(SOURCE MATERIAL)

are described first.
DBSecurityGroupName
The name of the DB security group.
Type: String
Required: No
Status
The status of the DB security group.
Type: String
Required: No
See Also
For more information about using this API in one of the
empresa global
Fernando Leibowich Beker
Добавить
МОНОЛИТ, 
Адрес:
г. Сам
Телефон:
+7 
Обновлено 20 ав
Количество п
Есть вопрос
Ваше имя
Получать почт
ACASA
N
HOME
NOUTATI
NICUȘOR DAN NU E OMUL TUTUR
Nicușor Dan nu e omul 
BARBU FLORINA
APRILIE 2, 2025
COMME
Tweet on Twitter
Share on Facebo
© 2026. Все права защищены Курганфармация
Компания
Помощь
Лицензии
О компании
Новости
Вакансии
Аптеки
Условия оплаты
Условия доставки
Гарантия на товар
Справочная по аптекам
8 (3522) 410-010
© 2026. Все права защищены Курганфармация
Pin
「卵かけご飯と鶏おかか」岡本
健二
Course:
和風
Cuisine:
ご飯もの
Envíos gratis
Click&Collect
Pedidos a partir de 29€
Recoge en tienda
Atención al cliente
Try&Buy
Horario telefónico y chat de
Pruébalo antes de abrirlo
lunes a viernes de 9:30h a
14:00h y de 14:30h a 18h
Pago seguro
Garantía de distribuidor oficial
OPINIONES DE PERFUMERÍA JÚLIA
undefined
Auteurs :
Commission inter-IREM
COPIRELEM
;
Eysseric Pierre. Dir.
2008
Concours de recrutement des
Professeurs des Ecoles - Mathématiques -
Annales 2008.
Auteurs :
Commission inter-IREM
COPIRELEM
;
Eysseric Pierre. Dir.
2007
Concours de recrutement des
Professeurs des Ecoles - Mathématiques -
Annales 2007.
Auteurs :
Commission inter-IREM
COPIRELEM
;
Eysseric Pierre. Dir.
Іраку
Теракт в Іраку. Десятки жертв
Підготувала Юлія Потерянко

(End SOURCE MATERIAL)

Reproduce every line of the material above word for word, in the same order and with the same line breaks.

> [SOLUTION]
are described first.
DBSecurityGroupName
The name of the DB security group.
Type: String
Required: No
Status
The status of the DB security group.
Type: String
Required: No
See Also
For more information about using this API in one of the
empresa global
Fernando Leibowich Beker
Добавить
МОНОЛИТ, 
Адрес:
г. Сам
Телефон:
+7 
Обновлено 20 ав
Количество п
Есть вопрос
Ваше имя
Получать почт
ACASA
N
HOME
NOUTATI
NICUȘOR DAN NU E OMUL TUTUR
Nicușor Dan nu e omul 
BARBU FLORINA
APRILIE 2, 2025
COMME
Tweet on Twitter
Share on Facebo
© 2026. Все права защищены Курганфармация
Компания
Помощь
Лицензии
О компании
Новости
Вакансии
Аптеки
Условия оплаты
Условия доставки
Гарантия на товар
Справочная по аптекам
8 (3522) 410-010
© 2026. Все права защищены Курганфармация
Pin
「卵かけご飯と鶏おかか」岡本
健二
Course:
和風
Cuisine:
ご飯もの
Envíos gratis
Click&Collect
Pedidos a partir de 29€
Recoge en tienda
Atención al cliente
Try&Buy
Horario telefónico y chat de
Pruébalo antes de abrirlo
lunes a viernes de 9:30h a
14:00h y de 14:30h a 18h
Pago seguro
Garantía de distribuidor oficial
OPINIONES DE PERFUMERÍA JÚLIA
undefined
Auteurs :
Commission inter-IREM
COPIRELEM
;
Eysseric Pierre. Dir.
2008
Concours de recrutement des
Professeurs des Ecoles - Mathématiques -
Annales 2008.
Auteurs :
Commission inter-IREM
COPIRELEM
;
Eysseric Pierre. Dir.
2007
Concours de recrutement des
Professeurs des Ecoles - Mathématiques -
Annales 2007.
Auteurs :
Commission inter-IREM
COPIRELEM
;
Eysseric Pierre. Dir.
Іраку
Теракт в Іраку. Десятки жертв
Підготувала Юлія Потерянко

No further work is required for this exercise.